Oleannas is on the money. We cannot have all disagreement branded as transphobia, we are allowed to disagree on things and disagreement is good.

shinynewusername · 12/11/2016 12:22

That whole bit about not being rude to your guest when they come round for tea, which is yet another example of her total flippancy about the whole situation

And perpetuates the illusion, clearly shared by some posters on here, that MN is being run from Justine's kitchen table by a group of well-meaning volunteers on their day off. Mumsnet is a successful business, its staff are salaried, the decision to invite PL was a business decision and site users have every right to challenge it - though not, of course, to be abusive. It is so patronising to pretend otherwise.

MN has many, many threads containing harsh criticism of other businesses- M&S for example. It seems entirely hypocritical to host a platform that lets people to criticise other businesses, but to perpetuate a cosy myth that MN is run on goodwill in order to duck criticism of the business decisions of MN itself.

VoyageOfDad · 12/11/2016 12:43

This reply has been deleted

Message withdrawn at poster's request.

VincentVL · 12/11/2016 12:51

I didnt make up a quote on purpose. I paraphrased using Lees work as reference in an attempt to write a parody.
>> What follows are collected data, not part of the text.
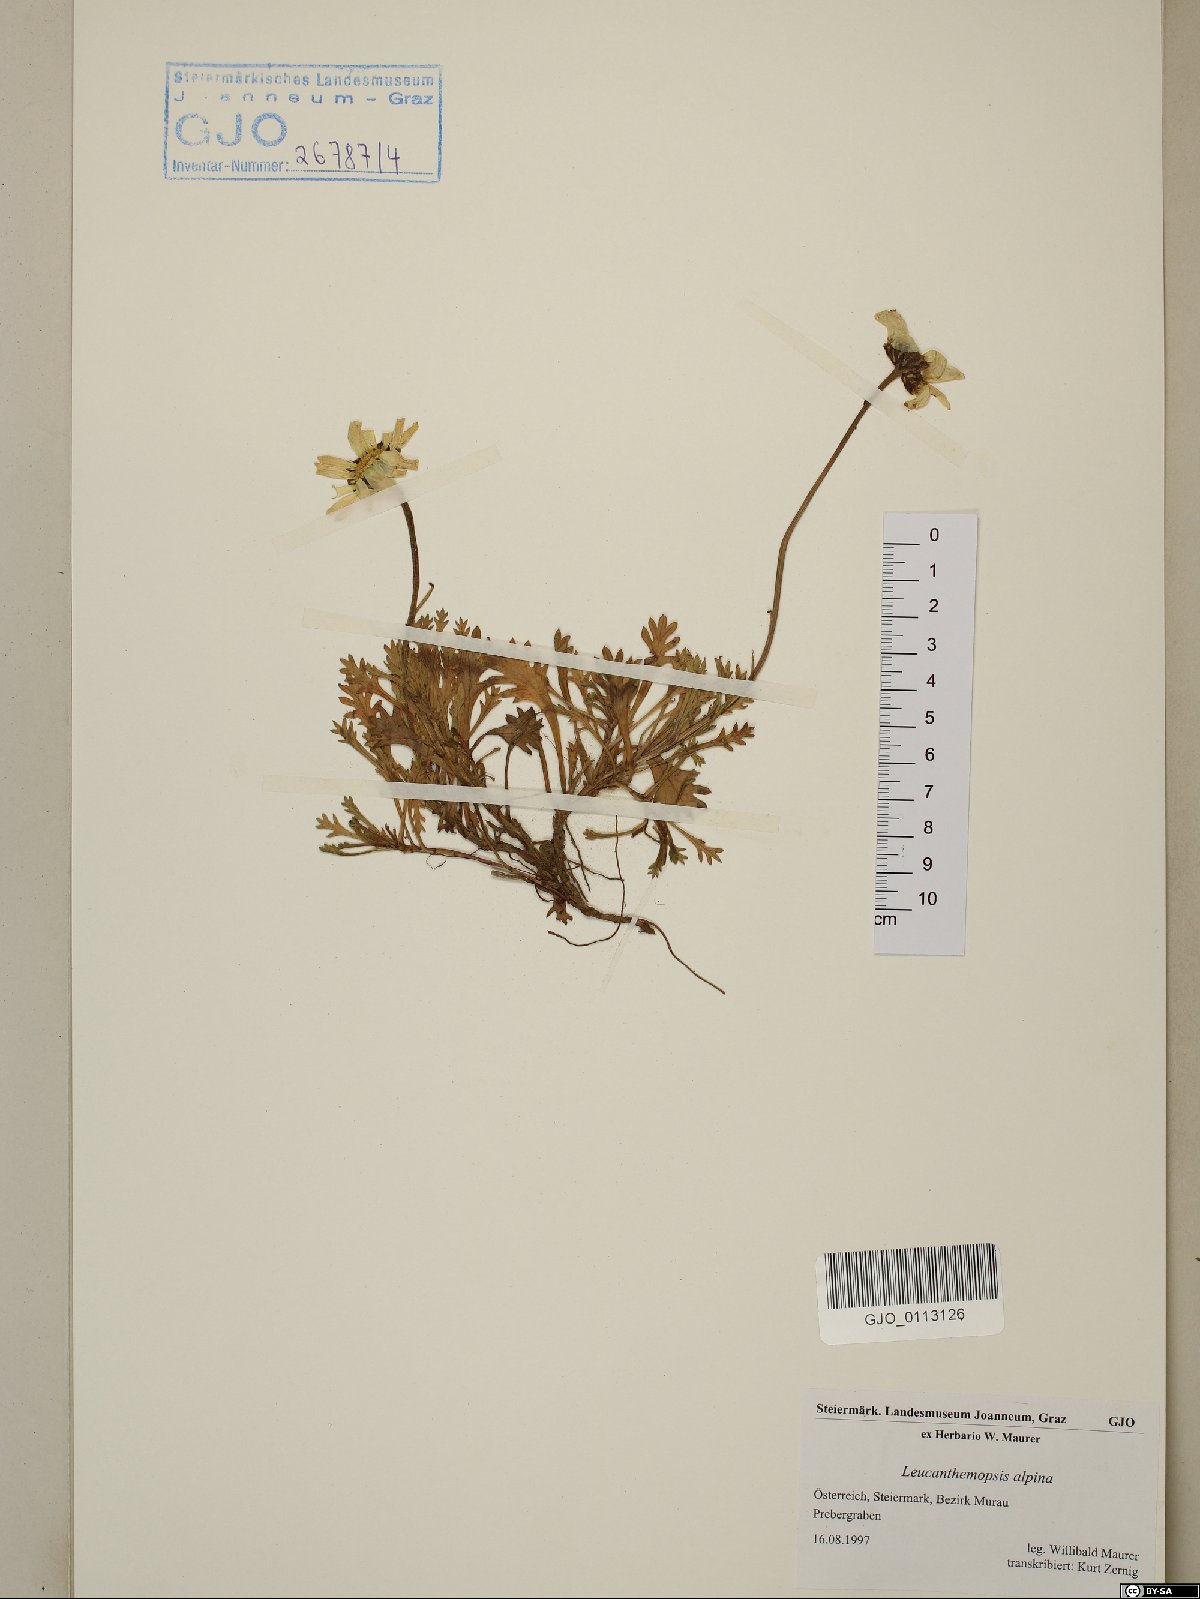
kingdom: Plantae
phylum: Tracheophyta
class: Magnoliopsida
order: Asterales
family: Asteraceae
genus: Leucanthemopsis
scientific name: Leucanthemopsis alpina
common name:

I thought I was clear about the fact it was a parody. It wasnt clear enough, probably because it wasnt really far off what Lees has actually said. As soon as I saw people had thought it was real I posted to clarify, I apologised multiple times and I reported my own post, which was responded to very quickly by a mod.

This isnt about being welcome to disagree on a topic. This is about accountability. Accountability is being sidestepped by the pretence that this is about a difference of opinion.
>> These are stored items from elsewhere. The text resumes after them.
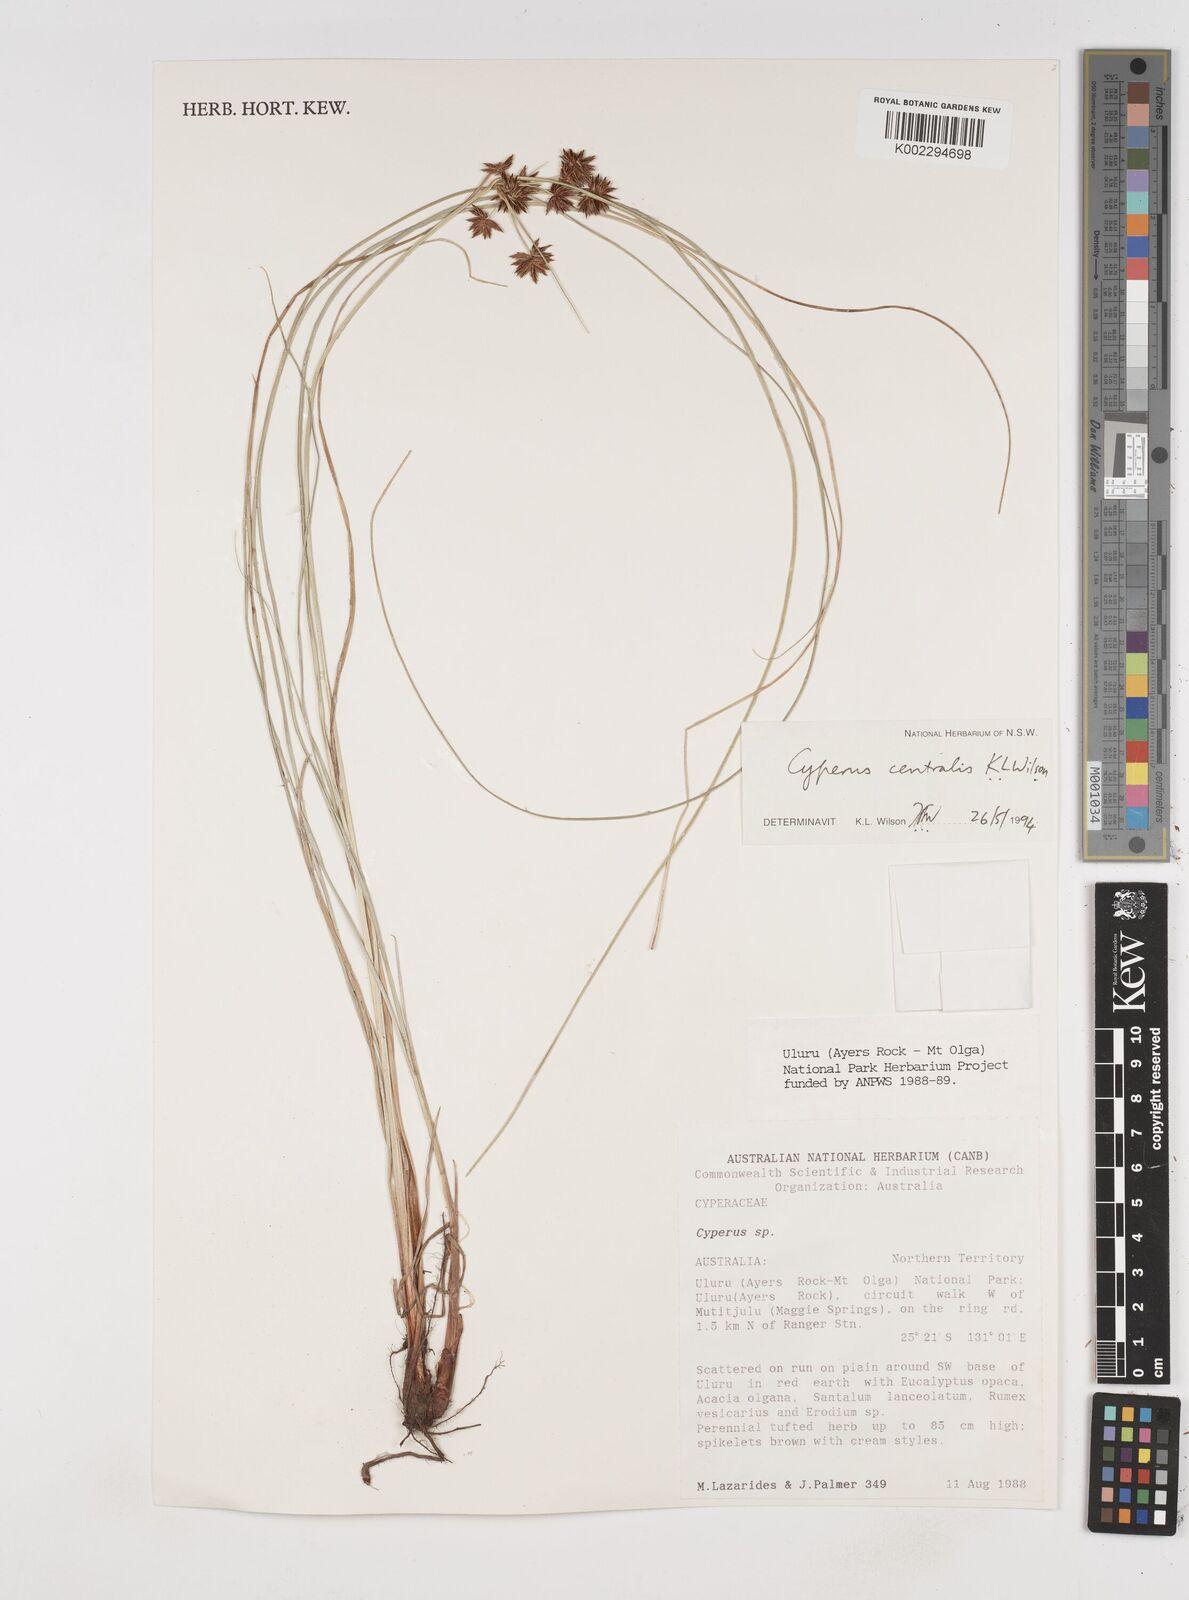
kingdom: Plantae
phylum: Tracheophyta
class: Liliopsida
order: Poales
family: Cyperaceae
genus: Cyperus
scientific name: Cyperus centralis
ErrolTheDragon · 12/11/2016 12:51

Vincent didnt realise it wouldnt be recognised as parody, and got it and the referencing posts deleted as soon as the problem became apparent Hmm

SoHairyAndForeverSpartacus · 12/11/2016 12:55

I did see that it was a parody, but I could also see how others had taken it as a real quote. The whole thing was cleared up pretty quickly.

VoyageOfDad · 12/11/2016 13:01

This reply has been deleted

Message withdrawn at poster's request.

BeyondReasonablyDoubts · 12/11/2016 13:09

You heard the man, ladies. The line has been drawn

VincentVL · 12/11/2016 13:09

What an excellent example VoyageOfDad is providing of what actual personal attacks on mumsnet posters look like! Bravo!